This passionate series of engagements with the life of St Francis will stay in my mind for a very long time — I hope forever. Ann Wroe describes it as ‘A Life in Songs’, and it does, indeed, rehearse the familiar story of the rich young merchant’s son dispossessing himself, and giving his life to Christ so wholeheartedly that not only he, but the world, was transfigured. We revisit the kissing of the leper, the preaching to the birds, the founding of the order, the call of St Clare, the mission to the Middle East to bring peace to the Crusades, the gift of the stigmata. All these familiar events are rendered in a series of verses, sometimes metrical and rhyming, sometimes free.
The sequence of the sermon to the birds is especially successful:
“They did not stir. Perhaps each phrase
slid off their smooth enamelled backs
like rain, like light. Yet, on one limb
set separately the wisest bird,
wide-eyed and cowled, weighed every word.
They are interlaced — and this is what makes the retelling of the Francis story so riveting — with a whole series of poetically captured snapshots of the contemporary scene. These modern episodes usually take place in London or Sussex — but not always. Sometimes we find the poet herself in modern Italy, following in the footsteps of the saint. Some of the juxtapositions are almost commonplace — Francis cuts the hair of St Clare on one page, and on the next, a schoolgirl has her hair plaited in modern Wimbledon — a very beautiful poem, that one.
A characteristic juxtaposition is found at the moment when Francis kissed the leper:
“You hardly know
where in this scene you should belong,
distant or near,
staying or fleeing; fending off
contagious fear
with both imploring hands, or else
embracing it.
On the facing page, we are in the check-out queue at Morrisons, St James’s Street, Brighton where a ragged man, stinking of ‘ancient piss’, is given a wide berth by the other shoppers:
“Within the beard, his delicate small lips
murmur a silent word — might take a kiss—
The subject of these poems is nothing less than the revolution which took place in history at the time of the Incarnation, when God put down the mighty from their seats and exalted the humble; when the rich were sent empty away and the poor and the lepers and the dispossessed were found to be carrying the mystery of the Kingdom.
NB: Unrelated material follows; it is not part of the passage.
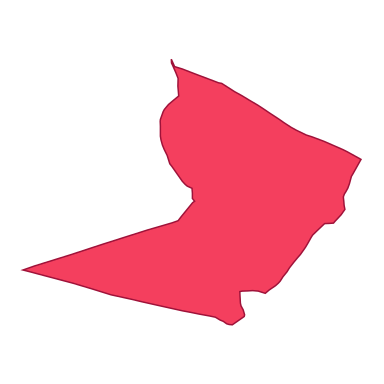 Tikrit, Sala ad-Din, Iraq (orthographic projection)
{"feature_id": "34846034B31147654733032", "entity_name": "Tikrit", "entity_type": "district", "adm_level": 2, "iso_a3": "IRQ", "parent_name": "Iraq", "parent_adm1": "Sala ad-Din", "projection": "orthographic", "projection_center": [43.738, 34.759], "detail": "fine", "context": "isolated", "style": "filled", "palette": "rose", "viewbox_px": 384, "rotation_deg": 0, "n_neighbors": 0, "source": "geoboundaries", "source_scale": "gbopen_adm2", "svg_char_len": 1655}
<svg xmlns="http://www.w3.org/2000/svg" viewBox="0 0 384 384"><path d="M361.0,159.4L347.1,151.7L342.9,149.6L323.9,141.3L311.9,136.8L306.2,135.0L296.3,130.2L290.9,127.2L284.0,122.7L279.3,119.4L269.7,113.1L265.0,109.9L257.7,105.1L250.7,101.0L248.5,99.7L242.1,95.8L234.5,91.6L221.7,83.4L218.5,82.8L214.6,81.3L197.9,75.0L189.3,71.7L182.4,69.0L174.6,66.6L171.3,59.2L171.5,63.0L172.7,65.5L175.9,72.8L178.1,78.4L177.9,86.2L178.7,96.0L174.3,99.6L168.5,104.5L164.4,109.4L163.2,111.6L160.4,119.4L160.2,121.3L160.4,126.2L160.4,132.1L160.4,136.2L161.0,139.9L162.4,145.0L164.2,149.4L167.2,155.5L169.8,163.8L171.8,166.3L182.4,181.4L185.2,184.4L187.2,186.1L192.0,188.3L192.4,193.2L192.4,198.5L194.6,201.2L192.6,202.7L181.1,216.8L178.1,220.7L175.9,221.5L171.9,222.9L159.2,226.6L147.8,229.9L104.3,243.7L69.5,255.1L34.7,265.9L23.0,270.0L32.3,272.4L37.1,273.7L72.6,283.1L91.7,288.8L111.0,294.8L131.1,299.2L141.6,301.7L157.2,305.2L172.5,308.6L182.4,310.8L190.4,312.3L198.7,314.0L209.7,316.0L215.4,317.2L220.2,320.1L223.2,321.3L226.7,323.8L229.1,324.5L232.3,324.8L242.4,317.8L244.2,316.5L244.6,314.8L243.2,309.9L241.0,305.8L240.4,303.1L240.0,296.0L239.8,291.6L242.2,291.1L247.8,290.9L252.6,290.6L258.3,291.1L260.7,291.9L265.3,293.3L269.3,289.9L275.5,285.7L278.4,283.1L280.2,281.1L283.0,276.7L287.0,271.8L289.4,267.9L293.6,262.5L297.4,257.9L300.4,254.5L305.4,247.4L307.6,243.7L311.2,237.3L312.6,235.1L316.8,231.0L324.6,223.6L329.3,223.4L333.5,223.1L335.1,221.2L341.1,214.8L344.9,209.4L344.1,205.3L343.8,201.4L343.4,197.7L343.4,196.7L344.4,194.0L345.8,191.8L347.8,188.2L349.4,183.8L351.4,176.4L353.0,173.7L361.0,159.4Z" fill="#f43f5e" stroke="#9f1239" stroke-width="1.5"/></svg>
Its ramifications were perhaps never more dramatically explored than by St Francis of Assisi — in Dante’s view the first since Christ himself fully to embrace the implications of Holy Poverty. From him, Dante wrote, sprang streams with which the Catholic orchard is watered.
This is demonstrated by Wroe in a number of overpowering vignettes. Perhaps none of them is more extraordinary than the scene, reported in the Daily Mirror on
8 November 1940, when the figure of the crucified Christ, pierced and bleeding and surrounded by the angels, was witnessed in the night sky by a shepherd at Firle in Sussex:
“as Fred came down the hill, his old coat flapping.
feathered with bracken, bowler hat and crook
clamped into place, his flock as loud as ever,
and nothing out of usual in his look,
he told the Mirror it was like a film show,
at least as film shows were described to him:
but much more real, what with that blaze, that glory.
The vicar said he had not seen a thing.
This is a poet with a distinctive voice, a command of form and a lightness of touch matched by a depth of heart. It made me think that the reason so much modern Christianity is unpalatable to so many people is a simple failure of the imagination — both on the Church’s part and on the side of those who reject it. People say they have no faith, and they mean they have not tried to exercise the imagination in the way that Wroe so triumphantly does in poem after poem. Inspired by Francis, she sees Christ in the figure of a junkie, dancing on the pavement by Mornington Crescent Underground Station. William Blake would have done the same.